Este no solo pactó con los criminales, pactó con la historia para reescribirla a su conveniencia. Se vendió como estadista cuando en realidad fue el arquitecto de la entrega de la patria al socialismo del siglo XXI y que hoy padecemos. La impunidad de Odebrecht fue solo la antesala de una impunidad más grande, la política. La de un país que se acostumbró a mirar hacia otro lado mientras los responsables escriben libros y dan conferencias sobre liderazgo.
El ‘nobelbrecht’ no es un adjetivo, es el nombre propio de la impunidad más costosa de la historia. Un recordatorio de que la traición puede ser rentable, que la mentira puede ganar premios y que los verdaderos culpables siempre encuentran refugio en los títulos honoríficos.

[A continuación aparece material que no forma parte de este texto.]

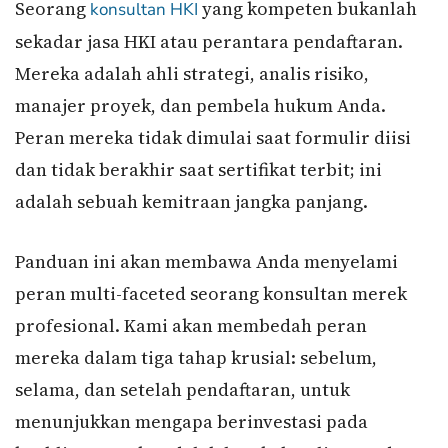
Seorang
yang kompeten bukanlah
konsultan HKI
sekadar jasa HKI atau perantara pendaftaran.
Mereka adalah ahli strategi, analis risiko,
manajer proyek, dan pembela hukum Anda.
Peran mereka tidak dimulai saat formulir diisi
dan tidak berakhir saat sertifikat terbit; ini
adalah sebuah kemitraan jangka panjang.
Panduan ini akan membawa Anda menyelami
peran multi-faceted seorang konsultan merek
profesional. Kami akan membedah peran
mereka dalam tiga tahap krusial: sebelum,
selama, dan setelah pendaftaran, untuk
menunjukkan mengapa berinvestasi pada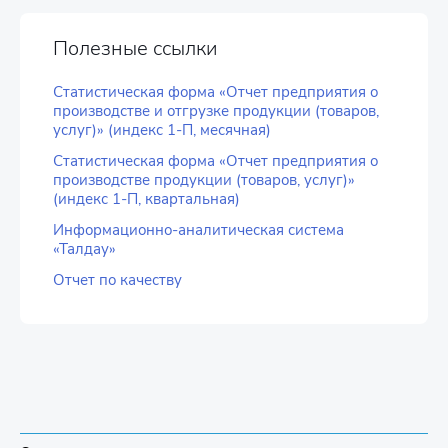
Полезные ссылки
Статистическая форма «Отчет предприятия о
производстве и отгрузке продукции (товаров,
услуг)» (индекс 1-П, месячная)
Статистическая форма «Отчет предприятия о
производстве продукции (товаров, услуг)»
(индекс 1-П, квартальная)
Информационно-аналитическая система
«Талдау»
Отчет по качеству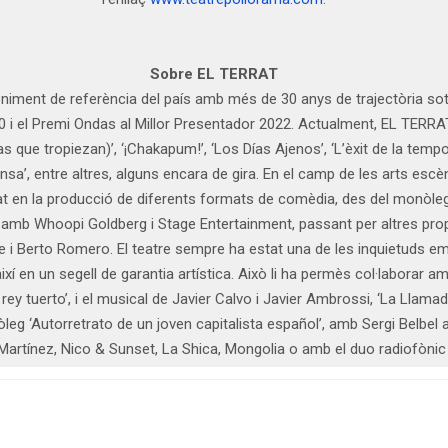
Sobre EL TERRAT
iment de referència del país amb més de 30 anys de trajectòria sot
20 i el Premi Ondas al Millor Presentador 2022. Actualment, EL TERR
 que tropiezan)’, ‘¡Chakapum!’, ‘Los Días Ajenos’, ‘L’èxit de la temp
fensa’, entre altres, alguns encara de gira. En el camp de les arts e
litzat en la producció de diferents formats de comèdia, des del monòle
 amb Whoopi Goldberg i Stage Entertainment, passant per altres propo
 Berto Romero. El teatre sempre ha estat una de les inquietuds empr
ixí en un segell de garantia artística. Això li ha permès col·laborar 
ey tuerto’, i el musical de Javier Calvo i Javier Ambrossi, ‘La Llama
g ‘Autorretrato de un joven capitalista español’, amb Sergi Belbel 
 Martínez, Nico & Sunset, La Shica, Mongolia o amb el duo radiofòni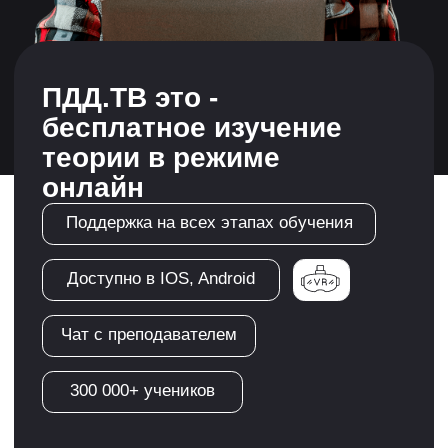
300 000+ учеников
Регистрация
Автошкола
"АвтоПрофи"- обучит
теории ПДД, научит
водить автомобиль и
сопроводит до
получения прав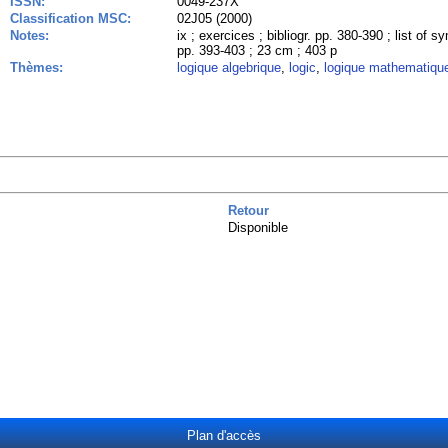
ISSN:
0049-237X
Classification MSC:
02J05 (2000)
Notes:
ix ; exercices ; bibliogr. pp. 380-390 ; list of 
pp. 393-403 ; 23 cm ; 403 p
Thèmes:
logique algebrique
,
logic
,
logique mathematique
Retour
Disponible
Plan d'accès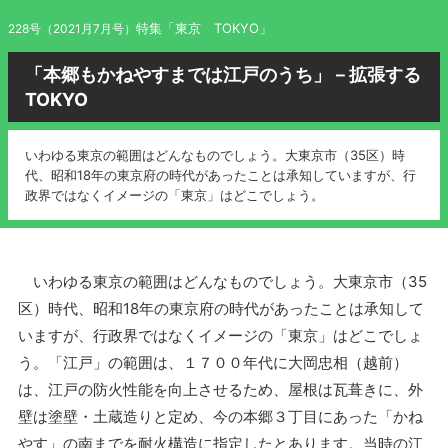
特集「東京 TOKYO」
228号（2021月7月号）
「本郷もかねやすまでは江戸のうち」－拡張する
TOKYO
いわゆる東京の範囲はどんなものでしょう。大東京市（35区）時
代、昭和18年の東京府の時代があったことは承知していますが、行
政界ではなくイメージの「東京」はどこでしょう。
いわゆる東京の範囲はどんなものでしょう。大東京市（35
区）時代、昭和18年の東京府の時代があったことは承知して
いますが、行政界ではなくイメージの「東京」はどこでしょ
う。「江戸」の範囲は、１７００年代に大岡忠相（越前）
は、江戸の防火性能を向上させるため、屋根は瓦葺きに、外
壁は塗壁・土蔵造りと定め、今の本郷３丁目にあった「かね
やす」の南までを耐火構造に指定したとあります。当時の江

Santos no trajo la paz, trajo la entrega, revivió a los peores y legitimó a los violentos.
Hoy Colombia paga el precio de esa traición, un Nobel que se transformó en ruina, un proceso de paz que se convirtió en el motor del narcotráfico y un país que sigue buscando justicia mientras el responsable posa de sabio en conferencias internacionales. El nobel no tan nobel no fue un hombre de Estado, fue el político que disfrazó la entrega del país de ‘proceso de paz’.
Ñapa: para nadie es un secreto que Santos ayudó a que Petro llegara a la Presidencia. Ahora, a siete meses de las elecciones, reaparece con declaraciones moralistas sobre el caos que él mismo sembró, diciendo que “ni Petro ni Uribe”. El sátrapa que abrió la puerta al populismo ahora pretende presentarse como el salvador de un país que él mismo hundió. ¿A quién le está preparando el terreno esta vez?